### WHAT YOU HAVE TO DO
In the entries that follow, how many lines contain "this"? Please reply with only the number.

##### RECORDS FOR THE TASK

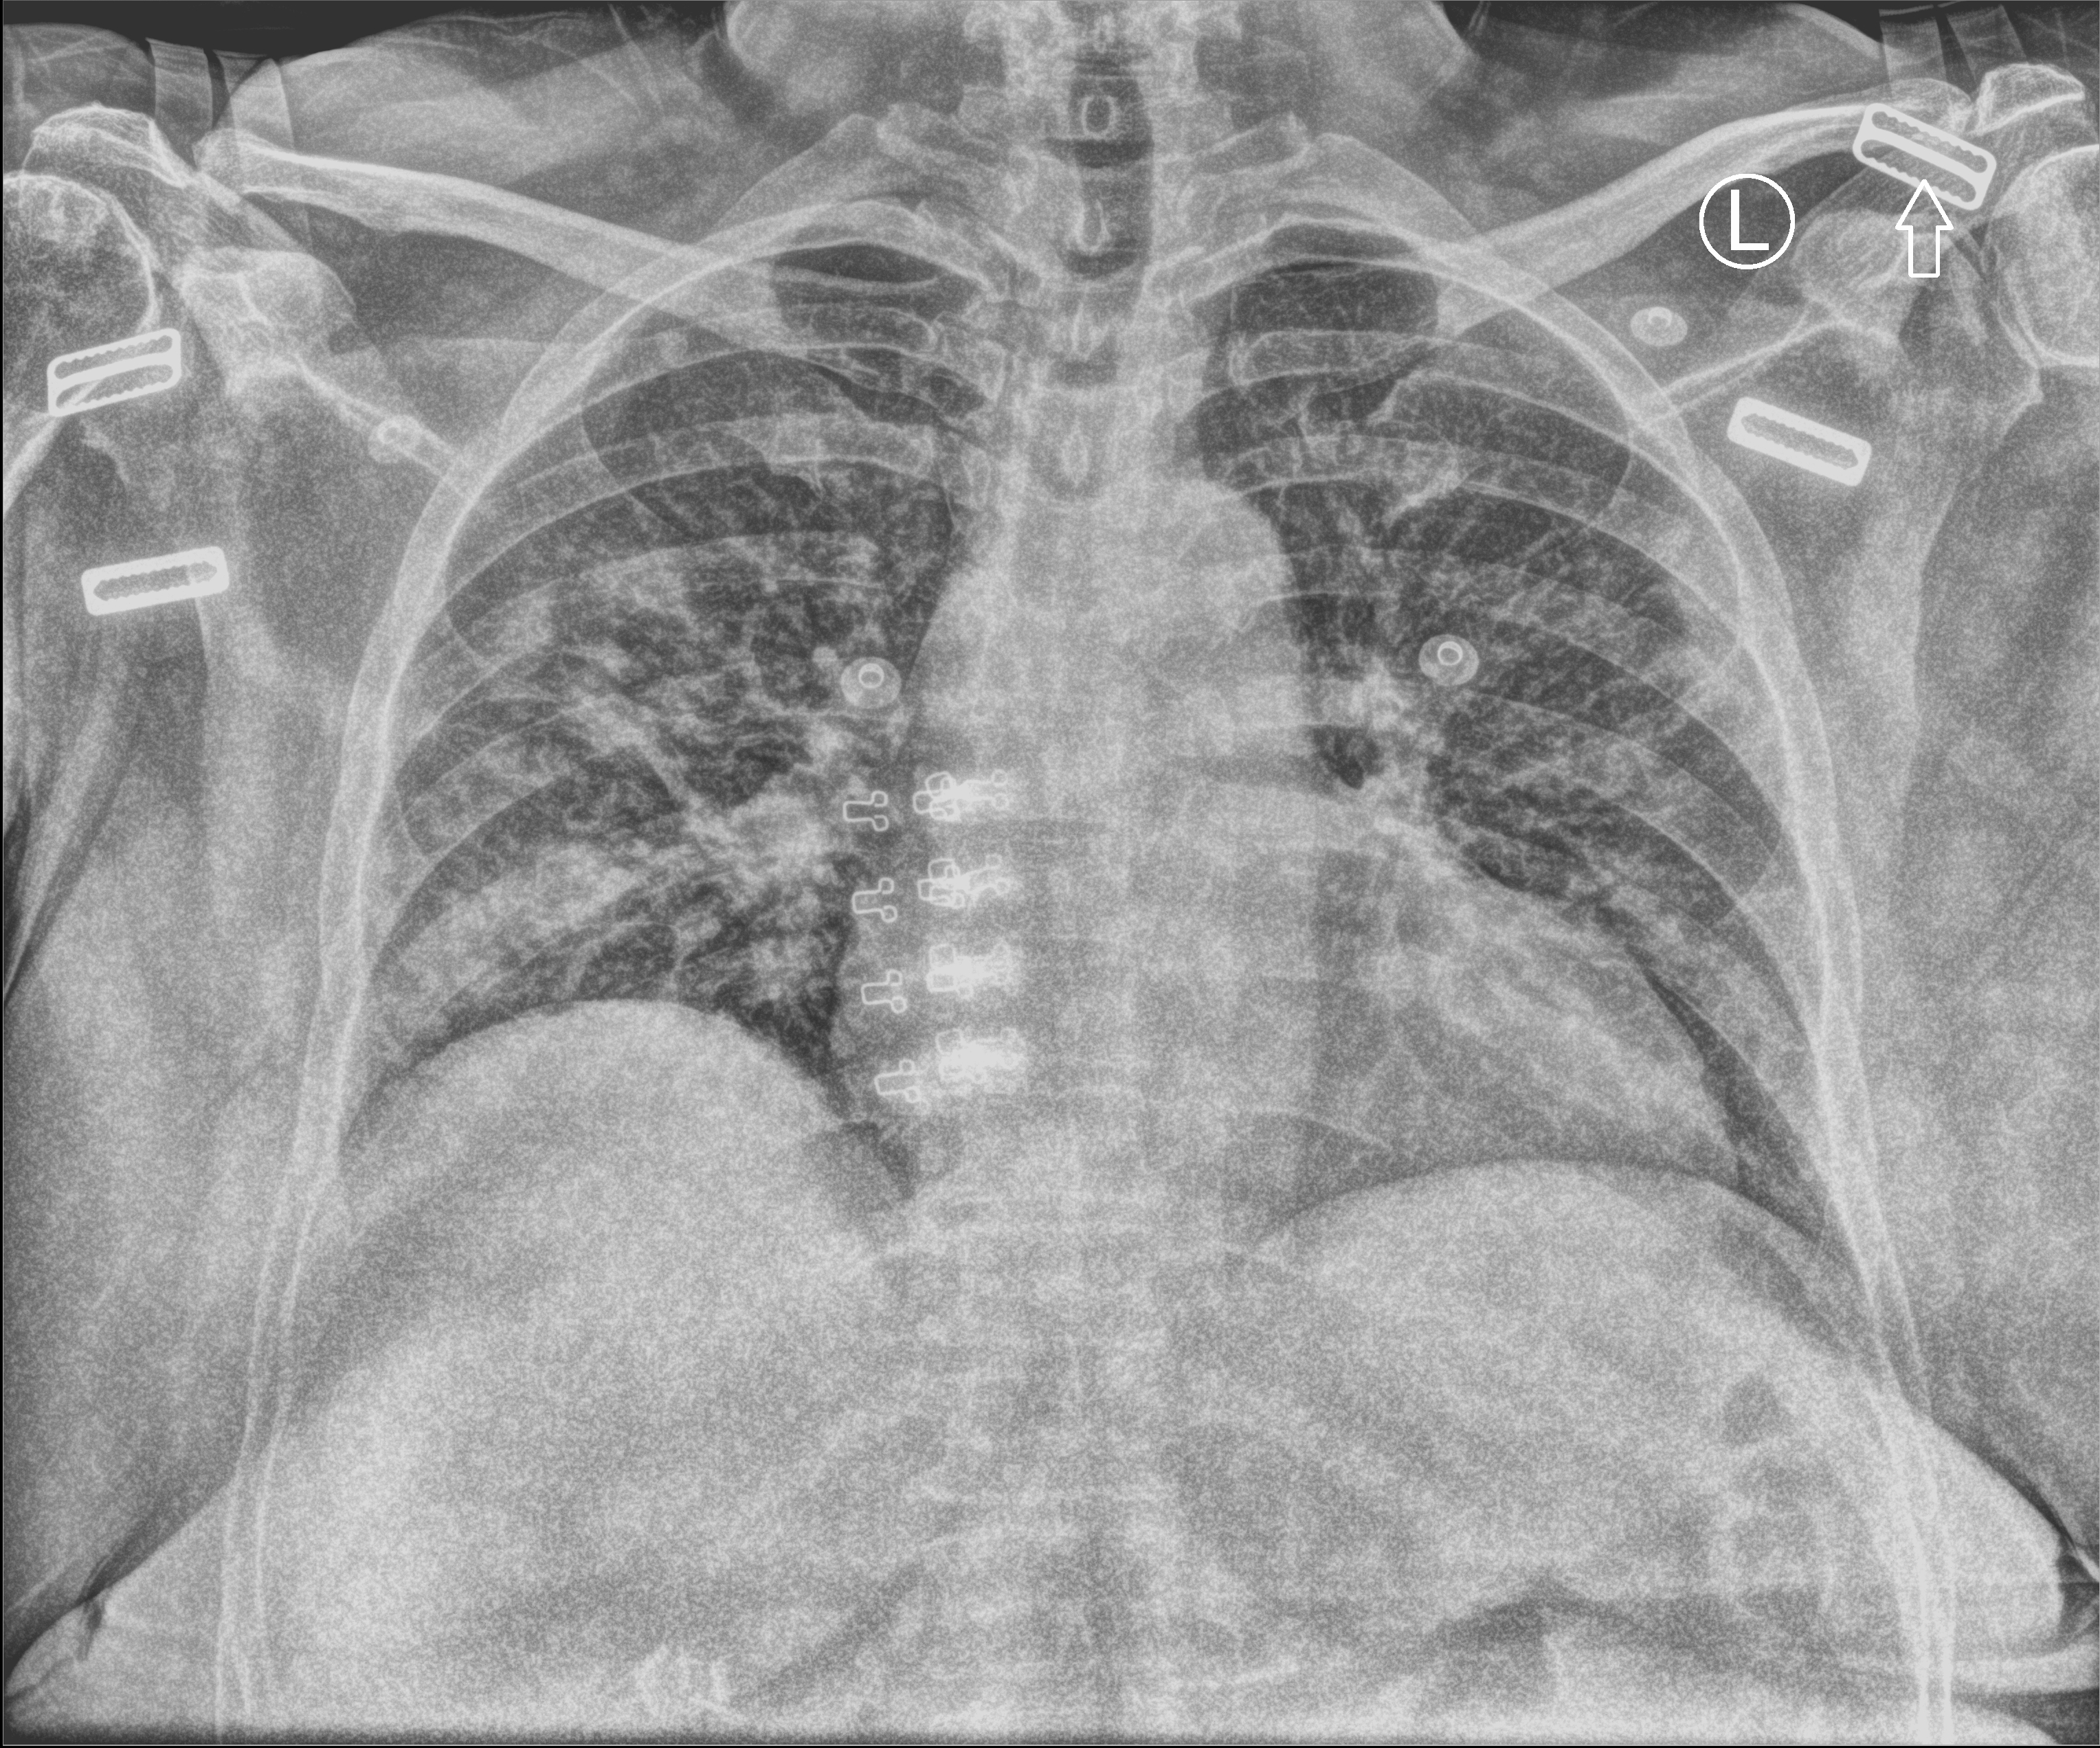
Chest X-ray (portable). Patient hospitalised with COVID-19; female, aged 60–74 years.
From the hospital-stay record, not from the radiograph (when in the stay this image was taken is not recorded):
- length of hospital stay: 7 days
- COPD (admission record): no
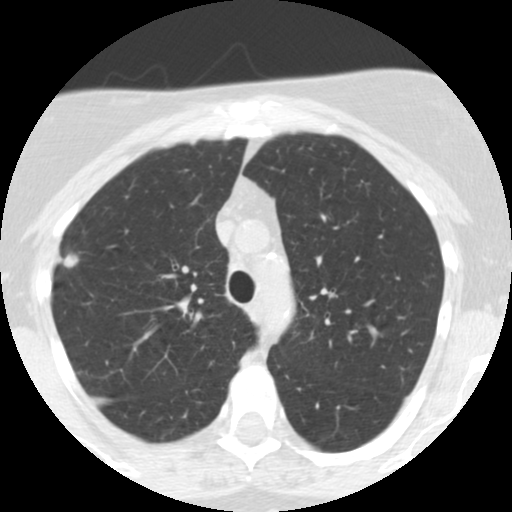
Low-dose screening chest CT, one axial slice; slice 183 of 248 in the series (ordered by position); reconstruction kernel STANDARD; 120 kVp; lung window (W 1500 / L -600 HU); 512 × 512 image matrix, field of view 287 × 287 mm.
Outlined on this slice (expert manual segmentation):
- lesion 1 (tumor, upper lobe of right lung): bounding box (x1, y1, x2, y2) in pixels: (63, 254, 79, 268)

##########

### SOLUTION BELOW
2